Erkennen und Beobachten
Planthopper lassen sich in Feld und Garten leicht beobachten: Achte auf sitzende Insekten an Stängeln und Blattunterseiten, flauschige Wachsschwänze bei Nymphen und plötzliche Sprünge bei Störung. Viele Arten sind sehr standorttreu und können anhand von Körperform, Flügelzeichnung und Verhalten bestimmt werden.
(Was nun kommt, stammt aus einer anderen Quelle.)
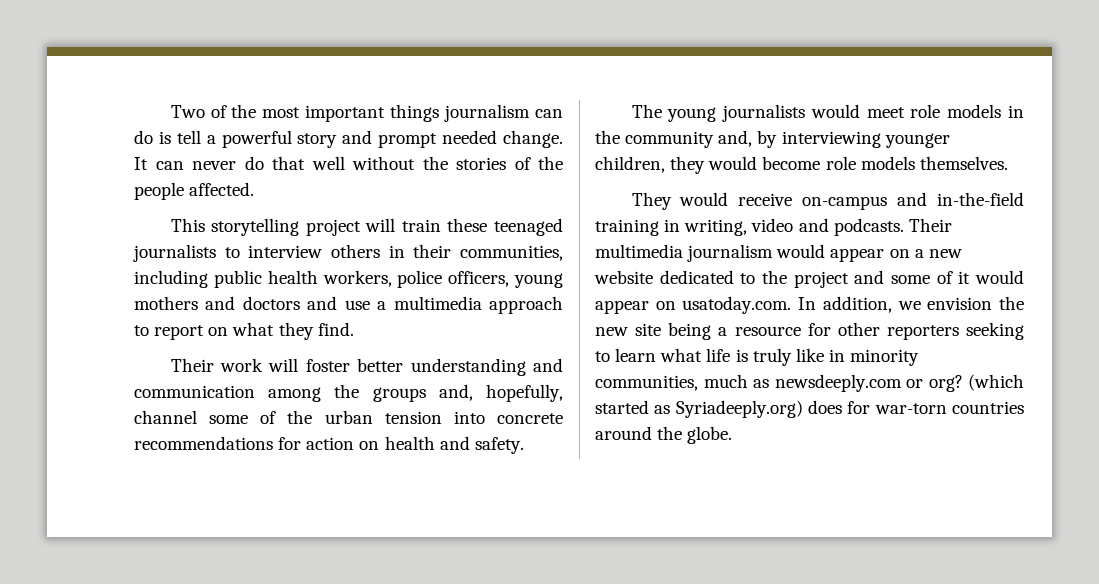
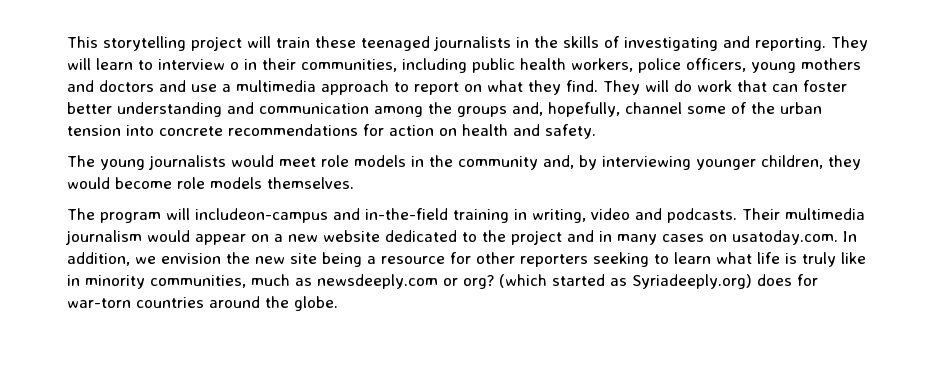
[170,104,563,122] [134,130,563,148] [134,156,563,170] [134,182,255,200] Two of the most important things journalism can do is tell a powerful story and prompt needed change. It can never do that well without the stories of the people affected. // -> (67, 42) none
(216, 253) none -> [516,36,868,51] [67,58,133,70] in the skills of investigating and reporting. They will learn
[331,244,380,258] others -> [230,62,239,70] o
[170,358,299,372] // Their work will -> [603,80,798,95] They will do work that can
[631,192,888,210] They would receive on-campus -> [67,208,328,223] The program will includeon-campus
[891,270,1024,284] [595,300,649,314] some of it would appear -> [599,231,704,245] in many cases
Zusammenfassung: Planthopper (Fulgoromorpha) sind vielfältige, oft gut getarnte Pflanzensauger mit interessanten Anpassungen wie wachsartigen Nymphenähnlichen Anhängseln und mechanischen Verzahnungen zur Sprungkoordination. Die meisten Arten sind ökologisch unauffällig, aber einige sind wichtige Pflanzenschädlinge oder Vektoren von Pflanzenkrankheiten und deshalb in Landwirtschaft und Naturschutz relevant.
In der Volkskultur
Der Planthopper wird in einer Schlüsselszene aus Alfred Hitchcocks Film Marnie erwähnt:
"In Kenia gibt es eine recht schöne Blume - eher wie eine Hyazinthe. Sollte man die Hand danach ausstrecken, um sie zu berühren, würde man entdecken, dass es sich bei der Blume überhaupt nicht um eine Blume handelt, sondern um ein Muster, das aus Hunderten von winzigen Insekten besteht, die Flachwanzen genannt werden. Sie entkommen den Augen hungriger Vögel, indem sie in der Form einer Blume leben und sterben".